WHAT THE TASK ASKS: Among the lines below, keep only those from the one containing "bookshelf: present [527,481,618,620]" through the one containing "wine bottle: present [655,339,673,399]", and reproduce them exactly.

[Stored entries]

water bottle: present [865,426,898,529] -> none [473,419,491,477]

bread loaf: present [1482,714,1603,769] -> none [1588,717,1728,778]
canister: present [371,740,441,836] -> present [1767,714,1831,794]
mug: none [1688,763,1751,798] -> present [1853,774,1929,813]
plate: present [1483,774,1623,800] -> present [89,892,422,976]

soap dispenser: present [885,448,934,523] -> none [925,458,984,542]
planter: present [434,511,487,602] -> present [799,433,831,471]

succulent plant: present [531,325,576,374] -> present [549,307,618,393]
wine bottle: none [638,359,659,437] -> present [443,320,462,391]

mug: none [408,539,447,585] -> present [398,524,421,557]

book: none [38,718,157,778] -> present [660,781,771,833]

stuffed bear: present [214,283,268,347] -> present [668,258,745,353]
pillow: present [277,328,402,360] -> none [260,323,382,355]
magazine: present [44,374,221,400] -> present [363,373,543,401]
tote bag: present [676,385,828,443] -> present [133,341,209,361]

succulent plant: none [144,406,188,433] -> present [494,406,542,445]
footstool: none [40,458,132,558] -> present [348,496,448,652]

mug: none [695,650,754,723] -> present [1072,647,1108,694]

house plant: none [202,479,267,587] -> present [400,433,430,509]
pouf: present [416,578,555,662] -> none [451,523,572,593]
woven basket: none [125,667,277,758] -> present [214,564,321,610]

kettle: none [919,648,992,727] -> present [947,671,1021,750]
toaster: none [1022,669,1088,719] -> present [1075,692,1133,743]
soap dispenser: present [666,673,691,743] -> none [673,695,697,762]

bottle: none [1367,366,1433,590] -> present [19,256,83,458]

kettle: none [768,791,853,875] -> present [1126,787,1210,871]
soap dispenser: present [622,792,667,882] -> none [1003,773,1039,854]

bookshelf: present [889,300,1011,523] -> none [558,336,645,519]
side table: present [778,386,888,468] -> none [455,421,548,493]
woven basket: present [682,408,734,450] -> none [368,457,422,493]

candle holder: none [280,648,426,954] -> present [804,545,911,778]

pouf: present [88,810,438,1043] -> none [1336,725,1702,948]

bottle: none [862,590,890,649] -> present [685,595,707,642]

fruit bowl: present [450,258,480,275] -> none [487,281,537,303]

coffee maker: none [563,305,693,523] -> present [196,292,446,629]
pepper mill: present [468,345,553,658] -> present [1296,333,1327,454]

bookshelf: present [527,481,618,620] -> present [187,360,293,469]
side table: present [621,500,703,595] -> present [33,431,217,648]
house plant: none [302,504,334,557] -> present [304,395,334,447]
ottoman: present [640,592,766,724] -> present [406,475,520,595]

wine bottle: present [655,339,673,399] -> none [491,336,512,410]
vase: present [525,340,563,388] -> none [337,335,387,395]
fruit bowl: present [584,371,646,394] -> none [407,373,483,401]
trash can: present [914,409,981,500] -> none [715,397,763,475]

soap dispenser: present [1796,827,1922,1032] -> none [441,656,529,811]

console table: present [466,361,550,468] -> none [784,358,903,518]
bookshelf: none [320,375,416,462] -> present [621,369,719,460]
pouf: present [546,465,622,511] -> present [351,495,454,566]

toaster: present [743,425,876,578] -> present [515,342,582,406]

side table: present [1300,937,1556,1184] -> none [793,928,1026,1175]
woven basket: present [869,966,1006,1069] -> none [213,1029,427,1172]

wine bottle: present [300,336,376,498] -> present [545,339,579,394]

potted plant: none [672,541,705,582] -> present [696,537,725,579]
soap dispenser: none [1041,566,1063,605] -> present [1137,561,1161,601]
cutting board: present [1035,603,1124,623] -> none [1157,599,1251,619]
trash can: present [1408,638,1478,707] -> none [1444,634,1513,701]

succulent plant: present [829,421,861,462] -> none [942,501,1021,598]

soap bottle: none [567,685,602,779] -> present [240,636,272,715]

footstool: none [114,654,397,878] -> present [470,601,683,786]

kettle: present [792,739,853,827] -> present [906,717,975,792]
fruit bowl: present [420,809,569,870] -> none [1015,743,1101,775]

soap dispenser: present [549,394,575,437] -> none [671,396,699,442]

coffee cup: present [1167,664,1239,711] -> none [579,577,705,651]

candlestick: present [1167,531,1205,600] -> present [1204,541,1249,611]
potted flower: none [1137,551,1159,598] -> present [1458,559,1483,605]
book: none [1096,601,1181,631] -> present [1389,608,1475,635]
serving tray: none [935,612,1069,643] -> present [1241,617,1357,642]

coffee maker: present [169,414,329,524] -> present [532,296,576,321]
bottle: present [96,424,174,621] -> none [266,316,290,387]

EXERCISE OUTPUT:
bookshelf: present [527,481,618,620] -> present [187,360,293,469]
side table: present [621,500,703,595] -> present [33,431,217,648]
house plant: none [302,504,334,557] -> present [304,395,334,447]
ottoman: present [640,592,766,724] -> present [406,475,520,595]

wine bottle: present [655,339,673,399] -> none [491,336,512,410]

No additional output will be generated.